--- RECORDS FOR PROCESSING ---

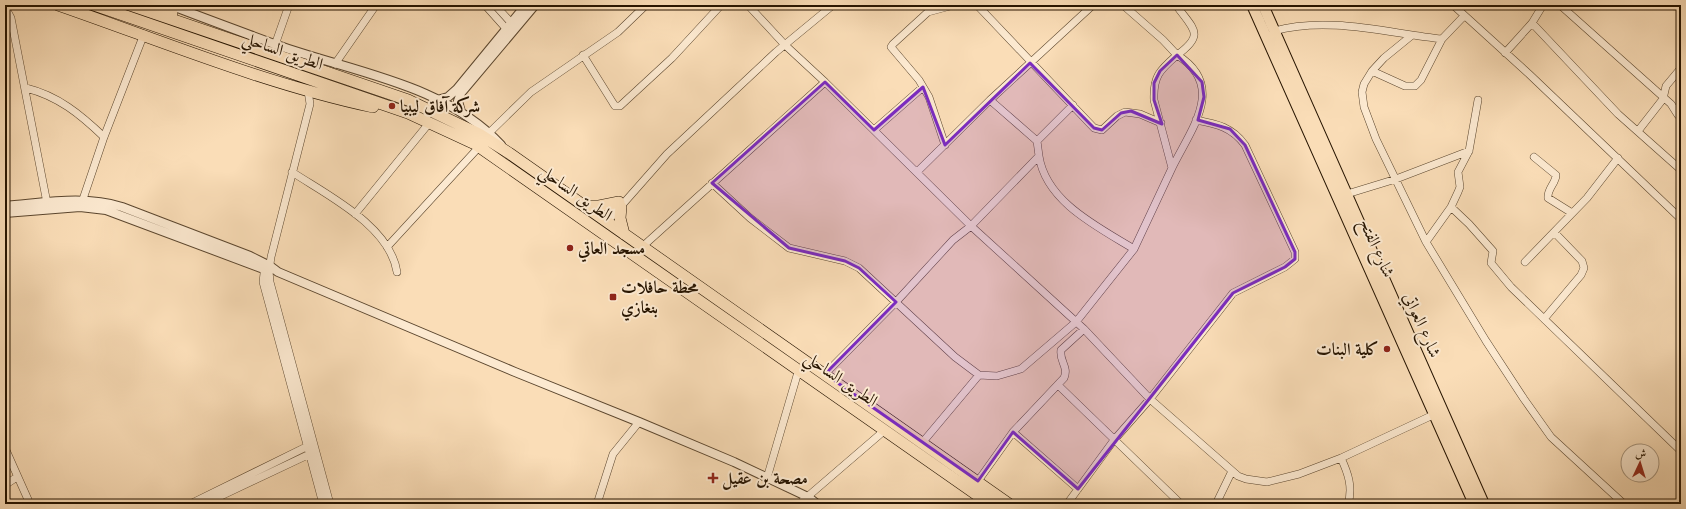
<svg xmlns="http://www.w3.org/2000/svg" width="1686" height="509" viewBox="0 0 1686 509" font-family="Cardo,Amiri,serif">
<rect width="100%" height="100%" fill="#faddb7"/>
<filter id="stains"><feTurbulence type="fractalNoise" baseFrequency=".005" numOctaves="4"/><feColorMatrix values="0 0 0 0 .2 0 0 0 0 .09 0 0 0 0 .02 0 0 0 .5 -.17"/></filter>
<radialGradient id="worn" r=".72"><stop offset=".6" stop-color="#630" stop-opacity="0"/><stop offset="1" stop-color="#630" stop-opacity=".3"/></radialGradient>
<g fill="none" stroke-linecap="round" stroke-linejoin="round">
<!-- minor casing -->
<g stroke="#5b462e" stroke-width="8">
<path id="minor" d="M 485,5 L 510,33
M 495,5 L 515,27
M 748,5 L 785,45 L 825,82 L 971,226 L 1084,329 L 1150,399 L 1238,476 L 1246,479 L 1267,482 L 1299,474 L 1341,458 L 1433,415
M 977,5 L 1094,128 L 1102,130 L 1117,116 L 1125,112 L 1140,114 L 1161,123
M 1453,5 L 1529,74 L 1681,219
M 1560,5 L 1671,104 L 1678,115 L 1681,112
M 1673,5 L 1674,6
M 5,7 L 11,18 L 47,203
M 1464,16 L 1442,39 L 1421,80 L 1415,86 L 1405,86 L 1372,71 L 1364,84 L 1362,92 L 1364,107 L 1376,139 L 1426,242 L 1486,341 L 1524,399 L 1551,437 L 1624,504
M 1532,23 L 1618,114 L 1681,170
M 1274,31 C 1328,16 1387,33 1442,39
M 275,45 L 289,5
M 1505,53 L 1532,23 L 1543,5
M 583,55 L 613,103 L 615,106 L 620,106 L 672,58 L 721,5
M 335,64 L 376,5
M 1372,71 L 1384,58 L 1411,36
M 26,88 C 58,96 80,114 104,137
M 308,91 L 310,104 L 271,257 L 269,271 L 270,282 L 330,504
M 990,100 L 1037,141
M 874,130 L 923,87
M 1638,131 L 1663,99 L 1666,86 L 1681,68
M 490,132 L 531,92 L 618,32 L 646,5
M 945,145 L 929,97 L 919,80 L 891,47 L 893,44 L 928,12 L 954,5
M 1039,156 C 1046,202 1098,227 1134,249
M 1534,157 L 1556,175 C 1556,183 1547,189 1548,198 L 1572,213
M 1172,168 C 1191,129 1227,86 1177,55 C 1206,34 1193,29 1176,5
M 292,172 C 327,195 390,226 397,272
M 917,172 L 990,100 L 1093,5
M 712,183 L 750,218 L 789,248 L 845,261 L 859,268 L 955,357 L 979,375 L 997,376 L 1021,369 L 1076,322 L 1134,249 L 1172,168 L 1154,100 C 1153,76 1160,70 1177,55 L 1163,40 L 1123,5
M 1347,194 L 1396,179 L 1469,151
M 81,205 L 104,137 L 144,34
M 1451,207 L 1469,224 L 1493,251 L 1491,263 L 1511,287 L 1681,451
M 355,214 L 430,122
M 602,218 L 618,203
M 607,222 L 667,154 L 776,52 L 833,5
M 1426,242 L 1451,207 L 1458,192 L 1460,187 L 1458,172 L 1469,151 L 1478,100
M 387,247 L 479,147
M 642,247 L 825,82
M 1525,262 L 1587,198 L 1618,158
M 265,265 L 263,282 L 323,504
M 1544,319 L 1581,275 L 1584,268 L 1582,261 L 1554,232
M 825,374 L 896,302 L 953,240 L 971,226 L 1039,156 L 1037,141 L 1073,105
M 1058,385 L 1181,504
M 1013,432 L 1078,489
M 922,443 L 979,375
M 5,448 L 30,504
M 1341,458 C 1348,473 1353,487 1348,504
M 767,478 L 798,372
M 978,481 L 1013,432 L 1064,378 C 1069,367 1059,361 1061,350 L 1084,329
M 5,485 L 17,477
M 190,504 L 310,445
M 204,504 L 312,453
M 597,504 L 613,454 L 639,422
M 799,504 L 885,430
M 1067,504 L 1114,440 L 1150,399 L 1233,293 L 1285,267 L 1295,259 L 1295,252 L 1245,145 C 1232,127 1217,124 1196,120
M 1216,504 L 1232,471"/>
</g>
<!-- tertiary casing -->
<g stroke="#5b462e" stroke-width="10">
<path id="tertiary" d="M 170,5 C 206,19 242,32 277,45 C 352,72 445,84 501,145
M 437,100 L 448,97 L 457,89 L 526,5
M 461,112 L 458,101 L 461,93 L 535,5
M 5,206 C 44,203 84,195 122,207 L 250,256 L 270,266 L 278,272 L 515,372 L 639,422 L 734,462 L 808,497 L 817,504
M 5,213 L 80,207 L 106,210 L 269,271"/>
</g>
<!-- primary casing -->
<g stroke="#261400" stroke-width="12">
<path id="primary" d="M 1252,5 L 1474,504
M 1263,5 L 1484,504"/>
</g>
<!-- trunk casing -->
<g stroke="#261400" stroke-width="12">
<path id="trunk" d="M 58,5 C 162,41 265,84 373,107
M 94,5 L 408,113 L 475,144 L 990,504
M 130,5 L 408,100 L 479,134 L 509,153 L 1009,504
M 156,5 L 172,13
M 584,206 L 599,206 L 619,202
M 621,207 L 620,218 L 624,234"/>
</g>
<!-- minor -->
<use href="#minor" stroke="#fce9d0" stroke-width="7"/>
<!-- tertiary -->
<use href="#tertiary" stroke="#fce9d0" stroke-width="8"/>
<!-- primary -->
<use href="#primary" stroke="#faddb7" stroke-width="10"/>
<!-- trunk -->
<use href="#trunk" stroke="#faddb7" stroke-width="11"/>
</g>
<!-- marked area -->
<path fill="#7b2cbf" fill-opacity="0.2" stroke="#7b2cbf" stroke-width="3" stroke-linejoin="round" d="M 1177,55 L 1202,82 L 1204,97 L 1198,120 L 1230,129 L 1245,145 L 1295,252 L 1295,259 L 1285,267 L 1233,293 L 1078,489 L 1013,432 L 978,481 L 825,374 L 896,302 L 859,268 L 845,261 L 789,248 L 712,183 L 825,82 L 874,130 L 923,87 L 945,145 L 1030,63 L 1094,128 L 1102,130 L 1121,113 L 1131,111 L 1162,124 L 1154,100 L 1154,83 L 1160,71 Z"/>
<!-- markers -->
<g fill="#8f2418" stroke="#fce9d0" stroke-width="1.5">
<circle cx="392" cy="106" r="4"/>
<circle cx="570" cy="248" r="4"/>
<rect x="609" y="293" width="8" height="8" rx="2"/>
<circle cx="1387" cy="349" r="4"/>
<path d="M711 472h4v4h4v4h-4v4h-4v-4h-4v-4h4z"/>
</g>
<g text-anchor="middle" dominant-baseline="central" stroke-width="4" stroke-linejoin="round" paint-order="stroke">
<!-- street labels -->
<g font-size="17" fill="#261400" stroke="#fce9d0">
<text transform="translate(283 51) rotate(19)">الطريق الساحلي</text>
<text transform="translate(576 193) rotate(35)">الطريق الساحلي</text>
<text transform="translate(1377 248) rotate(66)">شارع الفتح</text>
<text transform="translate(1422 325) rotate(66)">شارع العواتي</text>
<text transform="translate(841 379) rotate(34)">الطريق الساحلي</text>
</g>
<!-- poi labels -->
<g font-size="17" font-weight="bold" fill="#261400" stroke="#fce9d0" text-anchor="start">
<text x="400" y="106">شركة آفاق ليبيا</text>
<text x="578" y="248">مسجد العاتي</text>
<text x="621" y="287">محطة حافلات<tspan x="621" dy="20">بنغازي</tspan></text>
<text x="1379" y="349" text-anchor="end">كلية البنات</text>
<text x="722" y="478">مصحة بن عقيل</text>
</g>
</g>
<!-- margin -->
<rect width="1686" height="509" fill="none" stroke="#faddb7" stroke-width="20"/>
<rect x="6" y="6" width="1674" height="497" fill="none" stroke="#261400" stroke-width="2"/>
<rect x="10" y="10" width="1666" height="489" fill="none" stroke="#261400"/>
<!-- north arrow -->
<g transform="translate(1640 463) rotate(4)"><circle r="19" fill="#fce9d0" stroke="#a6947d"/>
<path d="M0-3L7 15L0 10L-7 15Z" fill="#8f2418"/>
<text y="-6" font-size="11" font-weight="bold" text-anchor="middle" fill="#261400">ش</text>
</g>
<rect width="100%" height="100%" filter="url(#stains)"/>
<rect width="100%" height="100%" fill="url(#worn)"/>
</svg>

---

▸ PROBLEM TO SOLVE
Above are the records. Print exactly, and only, the lines from the line with "M 437,100 L 448,97 L 457,89 L 526,5" to the line with "<!-- primary -->", both inclusive.

▸ RESPONSE BOX
M 437,100 L 448,97 L 457,89 L 526,5
M 461,112 L 458,101 L 461,93 L 535,5
M 5,206 C 44,203 84,195 122,207 L 250,256 L 270,266 L 278,272 L 515,372 L 639,422 L 734,462 L 808,497 L 817,504
M 5,213 L 80,207 L 106,210 L 269,271"/>
</g>
<!-- primary casing -->
<g stroke="#261400" stroke-width="12">
<path id="primary" d="M 1252,5 L 1474,504
M 1263,5 L 1484,504"/>
</g>
<!-- trunk casing -->
<g stroke="#261400" stroke-width="12">
<path id="trunk" d="M 58,5 C 162,41 265,84 373,107
M 94,5 L 408,113 L 475,144 L 990,504
M 130,5 L 408,100 L 479,134 L 509,153 L 1009,504
M 156,5 L 172,13
M 584,206 L 599,206 L 619,202
M 621,207 L 620,218 L 624,234"/>
</g>
<!-- minor -->
<use href="#minor" stroke="#fce9d0" stroke-width="7"/>
<!-- tertiary -->
<use href="#tertiary" stroke="#fce9d0" stroke-width="8"/>
<!-- primary -->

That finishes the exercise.